Fac off, ici aussi !

Publié le 25 Novembre 2009

Et non, il n’y a pas qu’en France que les universités font grève ! A Berlin, Munich et Cologne, des amphis sont occupés, à l’université de la Ruhr ils ont été évacués par la police, et dans toutes les villes universitaires les étudiants manifestent.

Pourquoi une grève ?

Les revendications principales des manifestants sont :

 

la baisse des frais d’inscription qui viennent d’être mis en place dans la plupart des Länder.

 

l’abolition de la réforme LMD. 10 ans après la conférence de Bologne, qui marque le début de la standardisation des diplômes européens, les universités allemandes sont encore en train de la mettre en place et elle rencontre une vive opposition. Les étudiants, qui pouvaient étaler leurs modules sur plusieurs années du temps du Diplom, sont obligés de préparer leur licence en 6 semestres, ce qui ne laisse pas le temps pour un job à côté.
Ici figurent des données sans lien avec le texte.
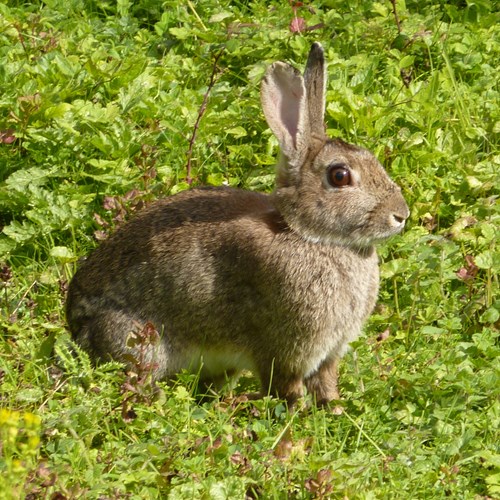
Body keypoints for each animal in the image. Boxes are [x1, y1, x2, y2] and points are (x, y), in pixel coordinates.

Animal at [66, 43, 408, 406]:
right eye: (339, 176)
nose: (401, 214)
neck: (307, 235)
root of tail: (76, 327)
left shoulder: (329, 353)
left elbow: (325, 382)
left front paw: (334, 408)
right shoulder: (287, 348)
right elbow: (286, 386)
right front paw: (299, 410)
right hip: (141, 342)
Curieusement, il semble qu’il leur soit plus difficile d’effectuer un séjour à l’étranger depuis la mise en place du système LMD, pourtant censé favoriser leur mobilité.

 

l’amélioration des conditions d’études et globalement, l’augmentation des moyens attribués à l’enseignement

 

la réforme du système d’enseignement secondaire jugé trop propice à la reproduction sociale (pour ceux qui ne connaissent pas, voyez à la fin de ce billet, c’est très spécial)

 

Ce à quoi s’ajoutent des revendications classiques du type « non au numerus clausus », « une place en master garantie pour chaque étudiant qui obtient sa licence », « ras-le-bol des stages non rémunérés » … Accumulées, elles forment un bouquet qui frise l’utopie, mais elles montrent bien que les sources du mal-être étudiant sont multiples.

 

La présidente de la conférence des recteurs d’université, Margret Wintermantel, a eu cette phrase étrange au sujet de la contestation étudiante : « Je peux comprendre qu’ils se soucient de leurs conditions de vie et d’études, mais j’ai l’impression qu’il y a peu de revendications concrètes, plutôt un rejet global de la situation actuelle, et cela m’inquiète ». Souvent, on reproche aux manifestants de ne pas voir plus loin que le bout de leur nez (et de leur fiche de paie), de manquer de recul, de ne pas chercher à mettre le conflit dans un contexte. Alors qu’ici, les étudiants remettent en question la place de l’université dans la société, la valeur de la formation universitaire, les contenus des programmes, critiquent l’injustice du système d’orientation dans le secondaire, s’inquiètent de la baisse du nombre d’universitaires dans les commissions qui décident de l’avenir de l’enseignement et de la recherche … Étonnant que Mme Wintermantel ne saisisse pas l’occasion de débattre avec eux sur ces sujets bien plus passionnants que le montant des bourses.

 

Le système scolaire allemand

En France, 89 % des bacheliers, ce qui représente 55 % de la classe d’âge, s’inscrivent dans l’enseignement supérieur. En Allemagne,  seulement 39 % des jeunes vont à l’université. En effet, comme chez nous, on peut entrer à l’université quand on a réussi son bac, appelé ici Abitur. Simplement, tous les lycéens ne le passent pas : l’enseignement secondaire en Allemagne est dispensée par trois sortes d’établissements, et l’orientation vers l’un ou l’autre se décide dès l’êge de 12 ans. Le Gymnasium, le plus sélectif, est le seul à préparer à l’Abitur et donc à l’entrée dans le supérieur. La Hauptschule (très professionnelle) et la Realschule (plus généraliste) proposent quant à elles des cursus courts, après lesquels on rentre en théorie dans le monde du travail – en pratique, le diplôme est souvent suivi d’autres formations professionnelles.

 

Comment le mouvement est perçu

 

On s’en doute, les enfants de familles riches vont plutôt au Gymnasium et ceux de familles pauvres et/ou immigrées à la Hauptschule … Par conséquent les étudiants viennent majoritairement de familles aisées. Ce qui fait qu’il y a, plus qu’en France, une fracture entre les étudiants et « l’Allemagne qui se lève tôt ». A Göttingen, si le mouvement n’est pas très suivi (1200 personnes ont manifesté le 18 novembre, alors que la ville compte plus de 25 000 étudiants), il est bien vu par la population, ce qui semble aussi être le cas à l’échelle nationale. 86 % des lecteurs du Göttinger Tageblatt le jugent justifié, et les détracteurs semblent plus allergiques aux étudiants (qui font la fête tous les soirs et se lèvent tard quand d’autres travaillent dur pour nourrir leur famille, vous connaissez la chanson) que défenseurs ardents du LMD.